╭─ Data section
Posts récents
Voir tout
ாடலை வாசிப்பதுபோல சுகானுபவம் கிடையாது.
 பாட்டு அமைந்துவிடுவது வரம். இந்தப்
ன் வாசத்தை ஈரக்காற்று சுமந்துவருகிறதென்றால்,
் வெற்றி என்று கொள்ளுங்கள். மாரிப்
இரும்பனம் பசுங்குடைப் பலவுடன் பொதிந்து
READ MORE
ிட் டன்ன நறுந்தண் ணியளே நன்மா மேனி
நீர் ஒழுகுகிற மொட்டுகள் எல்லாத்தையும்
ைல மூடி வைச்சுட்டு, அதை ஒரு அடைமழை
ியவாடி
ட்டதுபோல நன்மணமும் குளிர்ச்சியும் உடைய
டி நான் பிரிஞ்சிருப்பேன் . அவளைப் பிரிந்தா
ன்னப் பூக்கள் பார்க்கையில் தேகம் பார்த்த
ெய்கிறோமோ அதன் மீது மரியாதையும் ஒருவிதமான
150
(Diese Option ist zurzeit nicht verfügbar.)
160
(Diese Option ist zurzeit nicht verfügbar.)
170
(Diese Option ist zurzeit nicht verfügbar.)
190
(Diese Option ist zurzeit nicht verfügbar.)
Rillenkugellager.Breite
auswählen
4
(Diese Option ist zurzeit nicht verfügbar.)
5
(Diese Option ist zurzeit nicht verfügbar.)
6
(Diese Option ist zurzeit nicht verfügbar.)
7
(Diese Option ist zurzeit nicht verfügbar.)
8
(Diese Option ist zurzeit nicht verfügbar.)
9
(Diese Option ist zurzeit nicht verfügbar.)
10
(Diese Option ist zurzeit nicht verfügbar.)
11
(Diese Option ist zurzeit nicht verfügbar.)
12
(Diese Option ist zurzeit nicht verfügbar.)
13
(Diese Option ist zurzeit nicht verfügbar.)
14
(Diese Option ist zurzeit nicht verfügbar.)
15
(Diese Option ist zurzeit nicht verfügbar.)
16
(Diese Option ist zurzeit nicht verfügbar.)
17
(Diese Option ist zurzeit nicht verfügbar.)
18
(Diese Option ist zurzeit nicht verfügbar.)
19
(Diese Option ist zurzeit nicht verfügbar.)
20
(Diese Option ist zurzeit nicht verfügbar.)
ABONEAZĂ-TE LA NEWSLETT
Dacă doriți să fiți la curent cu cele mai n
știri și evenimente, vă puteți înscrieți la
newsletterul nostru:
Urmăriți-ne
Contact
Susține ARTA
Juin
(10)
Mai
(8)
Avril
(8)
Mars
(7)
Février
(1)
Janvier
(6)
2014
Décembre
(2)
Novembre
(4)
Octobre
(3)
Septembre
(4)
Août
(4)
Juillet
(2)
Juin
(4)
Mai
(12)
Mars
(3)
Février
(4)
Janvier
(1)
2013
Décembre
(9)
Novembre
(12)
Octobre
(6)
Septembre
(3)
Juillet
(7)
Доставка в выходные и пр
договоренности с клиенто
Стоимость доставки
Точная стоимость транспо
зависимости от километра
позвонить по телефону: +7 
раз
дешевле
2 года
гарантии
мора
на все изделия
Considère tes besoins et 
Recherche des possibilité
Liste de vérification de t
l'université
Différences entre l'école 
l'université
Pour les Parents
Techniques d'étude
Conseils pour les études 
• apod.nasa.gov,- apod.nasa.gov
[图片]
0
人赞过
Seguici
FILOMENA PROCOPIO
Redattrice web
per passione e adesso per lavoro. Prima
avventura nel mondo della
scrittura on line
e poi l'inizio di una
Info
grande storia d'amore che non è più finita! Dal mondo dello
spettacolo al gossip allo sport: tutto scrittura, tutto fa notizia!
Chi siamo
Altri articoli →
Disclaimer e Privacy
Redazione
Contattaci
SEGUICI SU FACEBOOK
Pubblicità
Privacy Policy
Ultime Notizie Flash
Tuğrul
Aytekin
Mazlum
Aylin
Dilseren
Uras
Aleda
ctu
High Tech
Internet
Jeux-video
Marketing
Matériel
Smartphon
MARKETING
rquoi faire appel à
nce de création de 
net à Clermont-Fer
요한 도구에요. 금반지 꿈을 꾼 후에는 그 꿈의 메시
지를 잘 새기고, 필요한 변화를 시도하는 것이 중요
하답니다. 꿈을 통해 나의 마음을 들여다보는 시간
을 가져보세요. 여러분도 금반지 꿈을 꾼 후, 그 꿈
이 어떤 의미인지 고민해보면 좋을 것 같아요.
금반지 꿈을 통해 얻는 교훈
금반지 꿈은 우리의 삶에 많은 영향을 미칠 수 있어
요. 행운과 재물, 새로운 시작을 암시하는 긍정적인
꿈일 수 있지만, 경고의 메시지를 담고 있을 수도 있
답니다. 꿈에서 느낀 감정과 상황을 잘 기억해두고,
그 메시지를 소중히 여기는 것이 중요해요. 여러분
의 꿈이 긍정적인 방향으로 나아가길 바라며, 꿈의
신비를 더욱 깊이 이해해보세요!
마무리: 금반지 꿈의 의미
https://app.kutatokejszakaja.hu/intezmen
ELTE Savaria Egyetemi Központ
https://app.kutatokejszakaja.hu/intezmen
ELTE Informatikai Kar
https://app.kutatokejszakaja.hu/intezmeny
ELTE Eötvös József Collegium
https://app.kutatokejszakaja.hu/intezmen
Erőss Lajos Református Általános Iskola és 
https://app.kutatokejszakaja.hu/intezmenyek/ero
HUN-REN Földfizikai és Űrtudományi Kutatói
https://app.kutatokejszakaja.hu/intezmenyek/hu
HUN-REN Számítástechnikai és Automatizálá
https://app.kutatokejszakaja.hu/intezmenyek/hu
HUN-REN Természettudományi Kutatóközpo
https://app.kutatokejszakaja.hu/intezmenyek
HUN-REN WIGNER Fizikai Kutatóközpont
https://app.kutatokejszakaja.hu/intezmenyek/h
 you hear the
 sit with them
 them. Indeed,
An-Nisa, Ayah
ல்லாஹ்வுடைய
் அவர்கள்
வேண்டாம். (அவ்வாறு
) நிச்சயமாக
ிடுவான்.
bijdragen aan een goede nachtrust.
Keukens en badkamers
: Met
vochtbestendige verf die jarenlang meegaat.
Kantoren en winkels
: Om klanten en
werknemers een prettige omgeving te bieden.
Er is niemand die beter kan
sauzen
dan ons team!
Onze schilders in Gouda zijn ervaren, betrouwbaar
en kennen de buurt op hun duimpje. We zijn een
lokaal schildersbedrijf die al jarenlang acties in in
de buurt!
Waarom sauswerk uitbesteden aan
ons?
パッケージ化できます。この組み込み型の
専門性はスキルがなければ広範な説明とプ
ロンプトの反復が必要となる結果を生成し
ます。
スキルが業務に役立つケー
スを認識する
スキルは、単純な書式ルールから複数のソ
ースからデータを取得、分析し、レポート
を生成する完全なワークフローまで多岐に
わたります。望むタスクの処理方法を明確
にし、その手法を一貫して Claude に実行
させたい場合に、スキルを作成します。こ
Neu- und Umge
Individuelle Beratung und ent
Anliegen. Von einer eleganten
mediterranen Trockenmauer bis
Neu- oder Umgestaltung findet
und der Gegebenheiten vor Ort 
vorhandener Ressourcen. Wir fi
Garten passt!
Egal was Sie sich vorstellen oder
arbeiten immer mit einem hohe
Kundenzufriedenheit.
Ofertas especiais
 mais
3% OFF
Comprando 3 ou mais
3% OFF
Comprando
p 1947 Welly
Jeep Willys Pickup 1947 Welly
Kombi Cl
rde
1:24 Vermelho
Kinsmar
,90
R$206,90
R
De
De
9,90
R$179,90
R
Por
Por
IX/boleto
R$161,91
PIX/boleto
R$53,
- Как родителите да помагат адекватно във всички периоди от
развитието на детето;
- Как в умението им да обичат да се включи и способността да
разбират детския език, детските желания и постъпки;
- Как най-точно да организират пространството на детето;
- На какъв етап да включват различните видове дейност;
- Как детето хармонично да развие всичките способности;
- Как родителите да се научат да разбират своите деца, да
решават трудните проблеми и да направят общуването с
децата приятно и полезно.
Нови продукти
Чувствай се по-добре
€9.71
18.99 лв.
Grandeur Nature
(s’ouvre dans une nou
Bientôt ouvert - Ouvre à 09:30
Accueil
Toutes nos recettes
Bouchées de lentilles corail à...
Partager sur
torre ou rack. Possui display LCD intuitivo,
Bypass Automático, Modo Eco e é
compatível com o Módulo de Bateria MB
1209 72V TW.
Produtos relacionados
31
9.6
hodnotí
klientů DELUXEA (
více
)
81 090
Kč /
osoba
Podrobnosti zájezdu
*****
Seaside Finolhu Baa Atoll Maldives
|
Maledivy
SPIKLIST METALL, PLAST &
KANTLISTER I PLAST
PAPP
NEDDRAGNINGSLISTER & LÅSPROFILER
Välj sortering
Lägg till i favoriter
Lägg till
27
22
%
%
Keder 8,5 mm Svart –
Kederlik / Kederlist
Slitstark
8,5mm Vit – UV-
╰─
Instructions to follow.
Look through the entries above and quote exactly the lines from the line with "зависимости от километра" to the line with "요한 도구에요. 금반지 꿈을 꾼 후에는 그 꿈의 메시", counting both of those lines.

Finished task.
зависимости от километра
позвонить по телефону: +7 
раз
дешевле
2 года
гарантии
мора
на все изделия
Considère tes besoins et 
Recherche des possibilité
Liste de vérification de t
l'université
Différences entre l'école 
l'université
Pour les Parents
Techniques d'étude
Conseils pour les études 
• apod.nasa.gov,- apod.nasa.gov
[图片]
0
人赞过
Seguici
FILOMENA PROCOPIO
Redattrice web
per passione e adesso per lavoro. Prima
avventura nel mondo della
scrittura on line
e poi l'inizio di una
Info
grande storia d'amore che non è più finita! Dal mondo dello
spettacolo al gossip allo sport: tutto scrittura, tutto fa notizia!
Chi siamo
Altri articoli →
Disclaimer e Privacy
Redazione
Contattaci
SEGUICI SU FACEBOOK
Pubblicità
Privacy Policy
Ultime Notizie Flash
Tuğrul
Aytekin
Mazlum
Aylin
Dilseren
Uras
Aleda
ctu
High Tech
Internet
Jeux-video
Marketing
Matériel
Smartphon
MARKETING
rquoi faire appel à
nce de création de 
net à Clermont-Fer
요한 도구에요. 금반지 꿈을 꾼 후에는 그 꿈의 메시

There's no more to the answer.